Wednesday, February 2, 2011

starting to understand why I'm twitchy

I'm ready to be done with interviewing. It's a non-stop succession of stressful meetings that break up the middle of my days, trying to prove myself when I'm really just barely back into my game with computers (let alone on top of it).

And the jobs I'm (successfully) interviewing for have some intriguing things in common:
  • More responsibility.
  • More need for independent motivation.
  • Roles that are not well-defined in the work they'd be doing, either because engineers pick from a list of business priorities, or it's a new role that no one has done yet.
  • Really fantastic opportunities to learn new skills and build and fix cool and/or important stuff.
One thing about me as a software engineer is that if you need a brilliant programmer to buckle down and write a giant pile of genius code, I'm honestly not your first choice. I've known several engineers who are better at programming than I am, and around here they're not that uncommon.
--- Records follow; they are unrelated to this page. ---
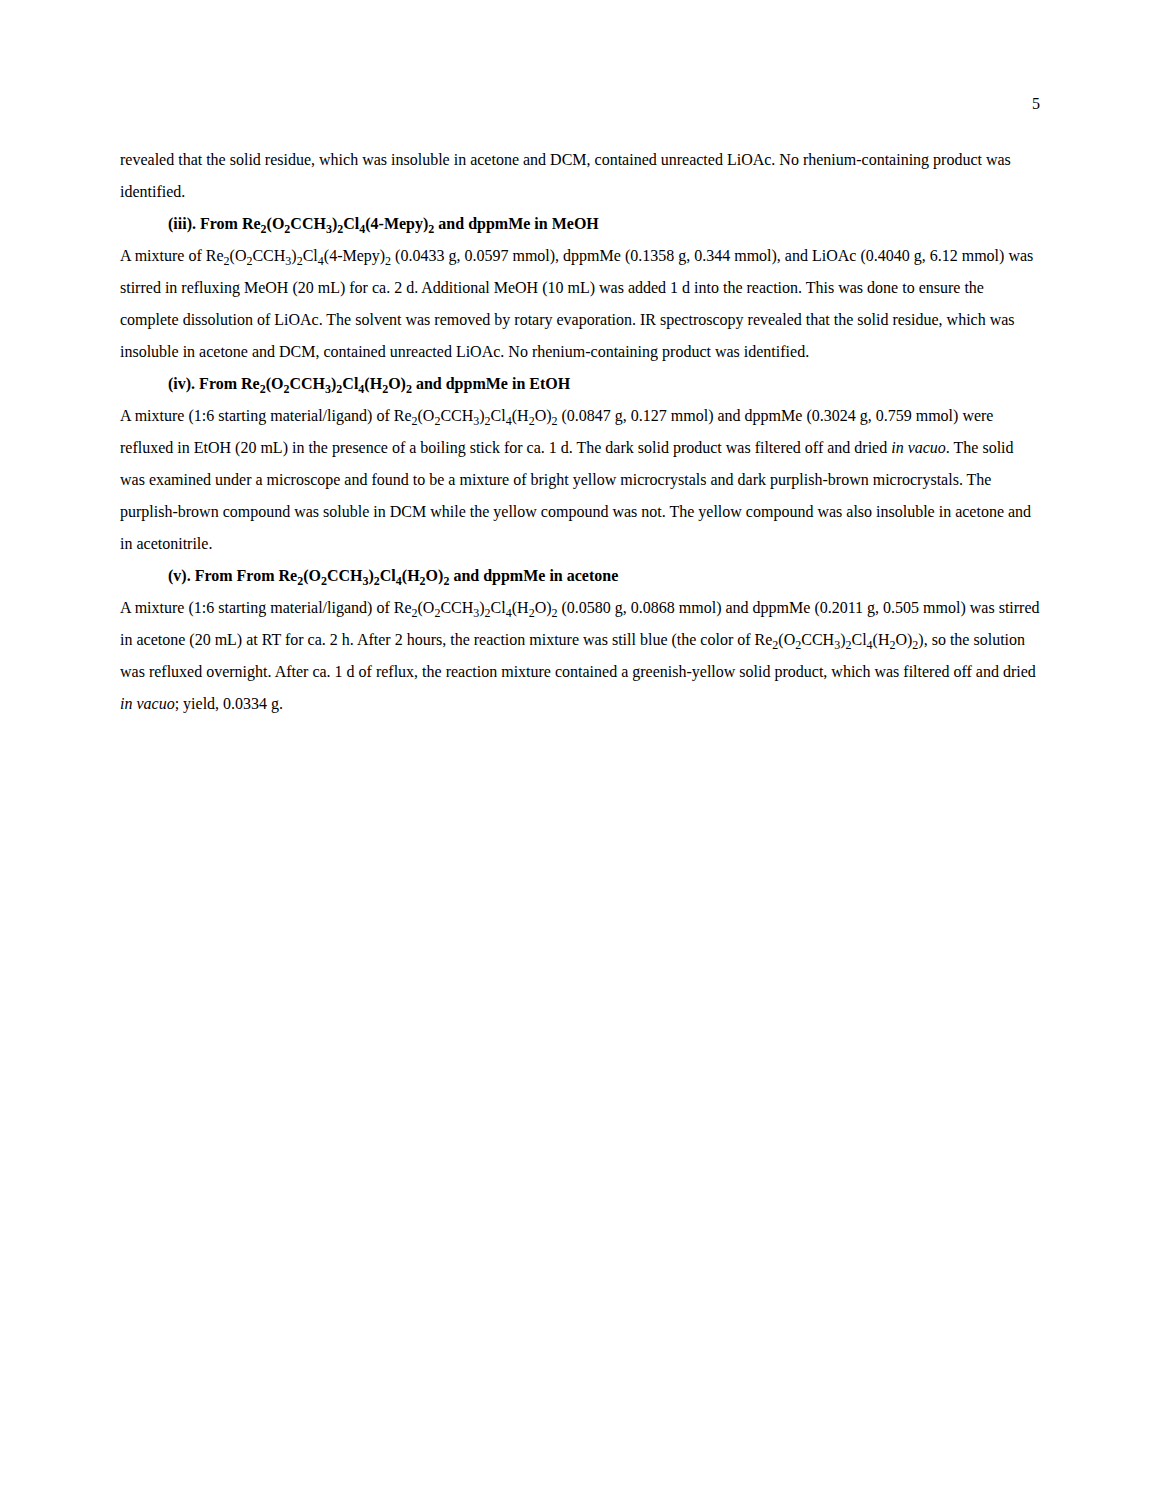5
revealed that the solid residue, which was insoluble in acetone and DCM, contained unreacted LiOAc. No rhenium-containing product was identified.
(iii). From Re2(O2CCH3)2Cl4(4-Mepy)2 and dppmMe in MeOH
A mixture of Re2(O2CCH3)2Cl4(4-Mepy)2 (0.0433 g, 0.0597 mmol), dppmMe (0.1358 g, 0.344 mmol), and LiOAc (0.4040 g, 6.12 mmol) was stirred in refluxing MeOH (20 mL) for ca. 2 d. Additional MeOH (10 mL) was added 1 d into the reaction. This was done to ensure the complete dissolution of LiOAc. The solvent was removed by rotary evaporation. IR spectroscopy revealed that the solid residue, which was insoluble in acetone and DCM, contained unreacted LiOAc. No rhenium-containing product was identified.
(iv). From Re2(O2CCH3)2Cl4(H2O)2 and dppmMe in EtOH
A mixture (1:6 starting material/ligand) of Re2(O2CCH3)2Cl4(H2O)2 (0.0847 g, 0.127 mmol) and dppmMe (0.3024 g, 0.759 mmol) were refluxed in EtOH (20 mL) in the presence of a boiling stick for ca. 1 d. The dark solid product was filtered off and dried in vacuo. The solid was examined under a microscope and found to be a mixture of bright yellow microcrystals and dark purplish-brown microcrystals. The purplish-brown compound was soluble in DCM while the yellow compound was not. The yellow compound was also insoluble in acetone and in acetonitrile.
(v). From From Re2(O2CCH3)2Cl4(H2O)2 and dppmMe in acetone
A mixture (1:6 starting material/ligand) of Re2(O2CCH3)2Cl4(H2O)2 (0.0580 g, 0.0868 mmol) and dppmMe (0.2011 g, 0.505 mmol) was stirred in acetone (20 mL) at RT for ca. 2 h. After 2 hours, the reaction mixture was still blue (the color of Re2(O2CCH3)2Cl4(H2O)2), so the solution was refluxed overnight. After ca. 1 d of reflux, the reaction mixture contained a greenish-yellow solid product, which was filtered off and dried in vacuo; yield, 0.0334 g.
Engineers who understand systems, though, and can intuit the behavior of big piles of moving parts, whether or not they exist yet...or who can work more along the boundaries of software engineering and systems administration...or who can actually communicate those ideas...that's less quantifiable, and less sexy, less valued in the tech culture. In the past, people have hired me to write code, and then I just naturally spent part of my time doing systems work, because there was a vacuum there that I was eager to fill.

Now, though, it seems that people want to hire me for my actual talents. That means I have to really be good at it and produce useful results, in a highly visible context: in all 3 jobs, my responsibilities will be unique and whatever I do or don't accomplish will be immediately visible. It's no longer just a skunkworks kind of thing I do on the side, almost for fun.

And that all runs right up against my own personal dose of impostor syndrome. I can do that stuff? Did I say I can do that stuff? Really? I haven't actually accomplished anything with my career, have I? Does my brain even work any more, after 18 months out of practice?

It's like my favorite scene in Independence Day.
David Levinson: You really think you can fly that thing?
Captain Steven Hiller: You really think you can do all that bullshit you just said?
I'll be working hard to get up to speed and prove myself, wherever I end up.